Il primo problema che si pone ai genitori è quando e come informare il bambino di tale sua condizione (come oggi impone espressamente la legge). In generale è meglio raccontare ai bambini adottati la verità il più presto possibile, parlandone con naturalezza, senza dare particolare ufficialità o drammaticità alla situazione. Scoprire che la madre e il padre non sono quelli veri può essere, infatti, per un bambino più grande, un’esperienza molto angosciante.
Non è possibile stabilire un’età precisa, valida per tutti i bambini, in cui fare questa comunicazione. Di solito è verso i 3 o 4 anni che il bambino si chiede “sono stato nella tua pancia?”. “Sei stato in un’altra pancia”, è forse, la risposta più semplice anche se essa non sarà che l’origine di altre domande, di cui non sempre sarà facile trovare le risposte. Infatti non sempre si conoscono le storie dei bambini adottati.

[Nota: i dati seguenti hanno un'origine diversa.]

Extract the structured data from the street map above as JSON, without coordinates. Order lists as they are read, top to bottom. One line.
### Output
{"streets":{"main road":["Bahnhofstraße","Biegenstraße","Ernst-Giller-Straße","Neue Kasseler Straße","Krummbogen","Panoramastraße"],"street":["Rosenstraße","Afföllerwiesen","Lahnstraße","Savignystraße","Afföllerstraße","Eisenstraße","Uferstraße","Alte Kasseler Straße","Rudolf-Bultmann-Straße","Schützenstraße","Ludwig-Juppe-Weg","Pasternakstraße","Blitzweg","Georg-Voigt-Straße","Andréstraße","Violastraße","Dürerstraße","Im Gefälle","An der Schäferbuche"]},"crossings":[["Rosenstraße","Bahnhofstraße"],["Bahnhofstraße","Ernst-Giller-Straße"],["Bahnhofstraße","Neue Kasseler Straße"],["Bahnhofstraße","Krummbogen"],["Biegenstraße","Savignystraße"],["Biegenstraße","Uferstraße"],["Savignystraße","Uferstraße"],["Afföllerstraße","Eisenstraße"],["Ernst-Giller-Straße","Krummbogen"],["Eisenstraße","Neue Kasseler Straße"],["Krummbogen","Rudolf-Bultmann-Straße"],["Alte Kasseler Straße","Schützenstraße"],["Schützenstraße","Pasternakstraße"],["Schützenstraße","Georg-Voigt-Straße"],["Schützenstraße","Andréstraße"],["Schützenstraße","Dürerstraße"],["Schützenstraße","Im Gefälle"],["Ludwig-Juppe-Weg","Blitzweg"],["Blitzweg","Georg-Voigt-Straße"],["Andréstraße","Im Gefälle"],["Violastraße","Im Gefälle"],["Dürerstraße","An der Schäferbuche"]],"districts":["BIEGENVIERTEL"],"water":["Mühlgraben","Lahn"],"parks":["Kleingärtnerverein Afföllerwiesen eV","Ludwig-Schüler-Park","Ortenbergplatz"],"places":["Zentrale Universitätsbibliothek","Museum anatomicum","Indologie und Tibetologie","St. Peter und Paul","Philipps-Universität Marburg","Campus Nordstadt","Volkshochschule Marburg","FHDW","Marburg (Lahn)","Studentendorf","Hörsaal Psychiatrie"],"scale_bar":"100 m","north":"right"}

Per aiutare il piccolo a capire e a narrare la bella favola della sua adozione si può ricorrere anche a racconti famosi. L’importante è che nel “creare” la sua nuova storia, si rispetti la precedente, cioè quella della sua nascita. Nel percorso del racconto si potrà parlare dell’”incontro” magico con i nuovi genitori, che nella continuità dell’amore sono giunti proprio quando lui aveva bisogno di loro, e che hanno sostituito gli altri genitori, che non potevano farlo crescere.
Sono da evitare frasi come “…sei nato nel mio cuore” o “nella mia mente”, che possono generare confusione nel piccolo, che sa che gli altri bambini nascono nella pancia della loro mamma. Ugualmente sono da evitare espressioni come “ti abbiamo scelto”, pronunciate nell’intento di sottolineare la preziosità dell’incontro, ma che scatenano nel bambino ansiosi ragionamenti del genere “se sono stato scelto, come si sceglie qualcosa al supermercato… allora sono stato comprato”. E ancora che l’essere scelto alimenta frustranti aspettative (“scelto perché sono il più bravo?” e allora devo essere sempre il più bravo per non deludere chi mi ha preferito). O stimola domande assillanti del tipo “perché io si e i miei compagni no?” , che generano sensi di colpa.
Una famiglia adottiva deve saper accogliere il bambino, fortemente desiderato, nella complessità della sua storia, che ha spesso radici in paesi lontani e diversi per cultura ed etnia.
È fondamentale per il bambino percepire nei genitori un sentimento di accettazione anche nei riguardi del suo passato. Come è importante per lui potersi conciliare con le figure genitoriali della sua nascita, è altrettanto importante collocarle nel quadro di una possibile continuità nel tempo, se non nello spazio. L’adozione è spesso un percorso fatto di persone che non si incontrano mai, o che si sono “perse”, ma le cui storie sono in realtà intrecciate.
Da come si raccontano, si vivono, si immaginano queste storie dipendono la serenità e lo sviluppo equilibrato del bambino adottato e il successo dell’adozione stessa.